- **Records for processing**
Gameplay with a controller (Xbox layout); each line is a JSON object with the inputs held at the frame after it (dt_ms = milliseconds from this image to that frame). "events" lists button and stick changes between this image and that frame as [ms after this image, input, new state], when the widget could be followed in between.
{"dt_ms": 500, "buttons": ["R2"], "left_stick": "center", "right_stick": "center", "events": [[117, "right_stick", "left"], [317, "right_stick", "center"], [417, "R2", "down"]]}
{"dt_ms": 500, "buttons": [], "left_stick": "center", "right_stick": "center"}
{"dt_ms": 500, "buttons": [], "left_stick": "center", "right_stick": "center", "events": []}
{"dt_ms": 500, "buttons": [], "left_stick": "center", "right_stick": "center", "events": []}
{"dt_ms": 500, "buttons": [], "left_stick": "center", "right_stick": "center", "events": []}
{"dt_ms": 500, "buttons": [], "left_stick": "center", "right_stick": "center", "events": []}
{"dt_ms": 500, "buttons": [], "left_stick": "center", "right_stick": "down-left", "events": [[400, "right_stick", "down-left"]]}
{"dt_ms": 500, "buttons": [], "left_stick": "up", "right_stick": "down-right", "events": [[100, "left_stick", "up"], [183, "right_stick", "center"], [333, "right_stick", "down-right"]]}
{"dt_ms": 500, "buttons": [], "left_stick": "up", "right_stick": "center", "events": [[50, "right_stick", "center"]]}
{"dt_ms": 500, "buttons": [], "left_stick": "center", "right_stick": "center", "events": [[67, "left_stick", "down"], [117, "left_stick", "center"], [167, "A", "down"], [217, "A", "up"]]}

- **What the task requires**
Print all the entries exactly as written.

- **Output for this exercise**
Gameplay with a controller (Xbox layout); each line is a JSON object with the inputs held at the frame after it (dt_ms = milliseconds from this image to that frame). "events" lists button and stick changes between this image and that frame as [ms after this image, input, new state], when the widget could be followed in between.
{"dt_ms": 500, "buttons": ["R2"], "left_stick": "center", "right_stick": "center", "events": [[117, "right_stick", "left"], [317, "right_stick", "center"], [417, "R2", "down"]]}
{"dt_ms": 500, "buttons": [], "left_stick": "center", "right_stick": "center"}
{"dt_ms": 500, "buttons": [], "left_stick": "center", "right_stick": "center", "events": []}
{"dt_ms": 500, "buttons": [], "left_stick": "center", "right_stick": "center", "events": []}
{"dt_ms": 500, "buttons": [], "left_stick": "center", "right_stick": "center", "events": []}
{"dt_ms": 500, "buttons": [], "left_stick": "center", "right_stick": "center", "events": []}
{"dt_ms": 500, "buttons": [], "left_stick": "center", "right_stick": "down-left", "events": [[400, "right_stick", "down-left"]]}
{"dt_ms": 500, "buttons": [], "left_stick": "up", "right_stick": "down-right", "events": [[100, "left_stick", "up"], [183, "right_stick", "center"], [333, "right_stick", "down-right"]]}
{"dt_ms": 500, "buttons": [], "left_stick": "up", "right_stick": "center", "events": [[50, "right_stick", "center"]]}
{"dt_ms": 500, "buttons": [], "left_stick": "center", "right_stick": "center", "events": [[67, "left_stick", "down"], [117, "left_stick", "center"], [167, "A", "down"], [217, "A", "up"]]}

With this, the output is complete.